I had no plans for my basement shop last week so, being an animal lover, when Meredith from Mayor’s Alliance asked me if her organization could use my shop as a holding facility for a feral cat spay/neuter trap-and-release I agreed. You can read more about the Great Owls Head Cat Roundup on my blog. This story is about something broken in my house that I found because of it.
One of the trappers had inadvertently left the water running in my basement bathroom’s sink and caused a minor flood. She cleaned it up before telling me about it later. Of course, I had to inspect her work and make sure that nothing got drenched in the mechanicals room, which lives behind a door in that bathroom.
I saw that the floor was wet on the concrete slab under the boiler. That was odd because the slab is raised four inches above the bathroom floor. If the water had been that deep my basement would have been flooded. So I grabbed a spotlight and checked behind the boiler and found a very funky looking pool of water. From the look of the crud buildup it looked like the floor had been taking water for months, which was draining into a narrow crack in the floor. Great, just what I needed to bring the termites back!
The source of the water was a copper tube attached to the vent on a backflow prevention valve. There should never be any water in this pipe unless the street pressure drops enough to create a siphon effect. What it does is prevent the water in things like irrigation systems from dumping their contents back into the drinking supply. Water is dumped out the vent until the pressure equalizes.
In my case, that valve was protecting the house water supply from the steam boiler. It’s required by code here. But something had broken in the valve because there was a steady drip from that tube. And it might have been months before I’d found it if I hadn’t had a basement full of angry street cats waiting for the ASPCA spay/neuter van.
Replacing the valve was something well within my tyro plumbing skills but there were a few things about it that had red flags waving in my head, not the least of which was a gas line three inches from the valve. So I called my favorite Brooklyn plumbers, Sessa Plumbing. Richie is as close as one gets to being a plumbing geek. He even collects old plumbing. This would be child’s play for him.
Richie was on vacation but his main man arrived and began scoping the job. He inspected and inspected. I couldn’t tell if the look on his face meant that this job was over his head or there was something else wrong. Then he told me what had him concerned. The valve was installed in the wrong location. Where it was located, my kitchen water supply was downstream of the valve, with the boiler. In other words, any pressure drop in the street line could suck boiler water up into my kitchen faucet — which is exactly the situation that backflow preventer valves are intended to, well, prevent! Worse, since this valve was intended only to isolate the relatively undemanding water needs of a steam boiler it was probably the heavy use from the kitchen that accelerated the valve’s failure.

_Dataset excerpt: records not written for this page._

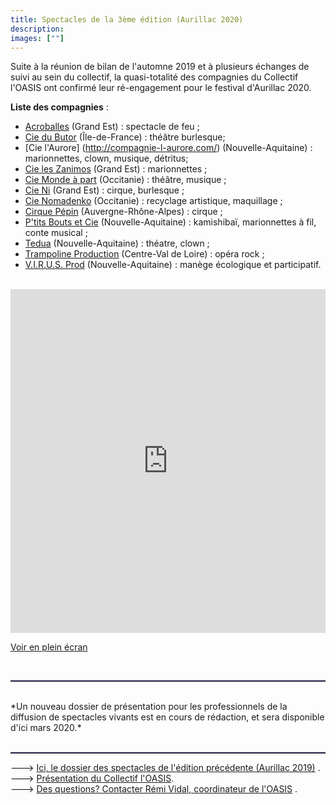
 ```yaml
---
title: Spectacles de la 3ème édition (Aurillac 2020)
description: 
images: [""]
---
```


Suite à la réunion de bilan de l'automne 2019 et à plusieurs échanges de suivi au sein du collectif, la quasi-totalité des compagnies du Collectif l'OASIS ont confirmé leur ré-engagement pour le festival d'Aurillac 2020.

**Liste des compagnies** :
<br>
+ [Acroballes](http://acroballes.com/) (Grand Est) : spectacle de feu ; <br>
+ [Cie du Butor](https://www.compagniedubutor.com/) (Île-de-France) : théâtre burlesque; <br>
+ [Cie l'Aurore] (http://compagnie-l-aurore.com/) (Nouvelle-Aquitaine) : marionnettes, clown, musique, détritus;<br>
+ [Cie les Zanimos](https://www.leszanimos.com/) (Grand Est) : marionnettes ; <br>
+ [Cie Monde à part](http://www.ciemondeapart.com/) (Occitanie) : théâtre, musique ;<br>
+ [Cie Ni](http://compagnieni.com/fr/) (Grand Est) : cirque, burlesque ;<br>
+ [Cie Nomadenko](https://www.nomadenko.com/) (Occitanie) : recyclage artistique, maquillage ;<br>
+ [Cirque Pépin](http://cirquepepin.com/) (Auvergne-Rhône-Alpes) : cirque ; <br>
+ [P'tits Bouts et Cie](http://www.ptitsboutsetcie.com/) (Nouvelle-Aquitaine) : kamishibaï, marionnettes à fil, conte musical ;<br>
+ [Tedua](https://association-tedua.fr) (Nouvelle-Aquitaine) : théatre, clown ;<br>
+ [Trampoline Production](https://www.trampoline-production.com/) (Centre-Val de Loire) : opéra rock ;<br>
+ [V.I.R.U.S. Prod](http://www.virus-prod.com/) (Nouvelle-Aquitaine) : manège écologique et participatif.<br>
<br>
<iframe width="100%" height="550px" frameborder="0" allowfullscreen src="https://umap.openstreetmap.fr/fr/map/collectif-loasis-compagnies-offrant-des-spectacles_408388?scaleControl=false&miniMap=false&scrollWheelZoom=false&zoomControl=true&allowEdit=false&moreControl=true&searchControl=null&tilelayersControl=null&embedControl=null&datalayersControl=true&onLoadPanel=undefined&captionBar=false"></iframe><p><a href="https://umap.openstreetmap.fr/fr/map/collectif-loasis-compagnies-offrant-des-spectacles_408388">Voir en plein écran</a></p>
<br>
<hr style="border-top: 1px solid #20195c; ">
<br>
*Un nouveau dossier de présentation pour les professionnels de la diffusion de spectacles vivants est en cours de rédaction, et sera disponible d'ici mars 2020.*
<br>
<br>
<hr style="border-top: 1px solid #20195c; ">

---> [Ici, le dossier des spectacles de l'édition précédente (Aurillac 2019)](http://localhost:1313/actualites/dossier-spectacles-2019/) .<br>
---> [Présentation du Collectif l'OASIS](http://localhost:1313). <br>
--->  [Des questions? Contacter Rémi Vidal, coordinateur de l'OASIS](http://localhost:1313/nous-contacter/) . <br>
<br>
<br>
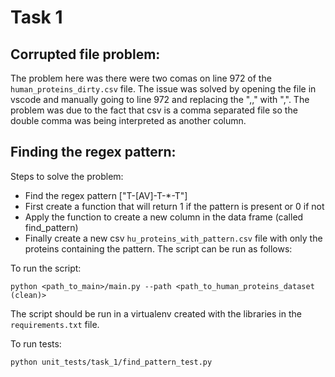 # Task 1
## Corrupted file problem:
The problem here was there were two comas on line 972 of the `human_proteins_dirty.csv` file. 
The issue was solved by opening the file in vscode and manually going to line 972 and replacing the ",," with ",". 
The problem was due to the fact that csv is a comma separated file so the double comma was being interpreted as another column.

## Finding the regex pattern:
Steps to solve the problem:

* Find the regex pattern ["T-[AV]-T-*-T"]
* First create a function that will return 1 if the pattern is present or 0 if not
* Apply the function to create a new column in the data frame (called  find_pattern)
* Finally create a new csv `hu_proteins_with_pattern.csv` file with only the proteins containing the pattern.
The script can be run as follows:

To run the script:
```commandline
python <path_to_main>/main.py --path <path_to_human_proteins_dataset (clean)>
```
The script should be run in a virtualenv created with the libraries in the `requirements.txt` file.

To run tests:
```commandline
python unit_tests/task_1/find_pattern_test.py
```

He asked me if I’d had problems with my kitchen water. In fact, I did when I moved in — enough that I installed a dual cartridge filter which had to be replaced at least twice a year.
$700 later, I had a new water prevention valve moved to the proper location. See, I told you these guys were expensive. But with Sessa, as with any first-rate contractor, you’re not just paying for labor but knowledge.
It’s like the old joke about the consultant who got a panicky call to fix a nuclear power plant that’s about to go critical. He calmly walked in, studied the flashing lights for a minute, strolled over to a panel full of switches and hit one. Everything went back to normal. Disaster averted! Back pats and congratulations all around! Then he handed them a bill for $10,000.
The boss exclaimed, “What? All you did was hit a switch!” The engineer replied, “Yes, but I’m only charging you a dollar for that. I’m charging you $9,999 for knowing which switch to hit.”
Sometime long ago, a previous owner probably hired the cheapest plumber he could find to install that valve. And he got what he paid for.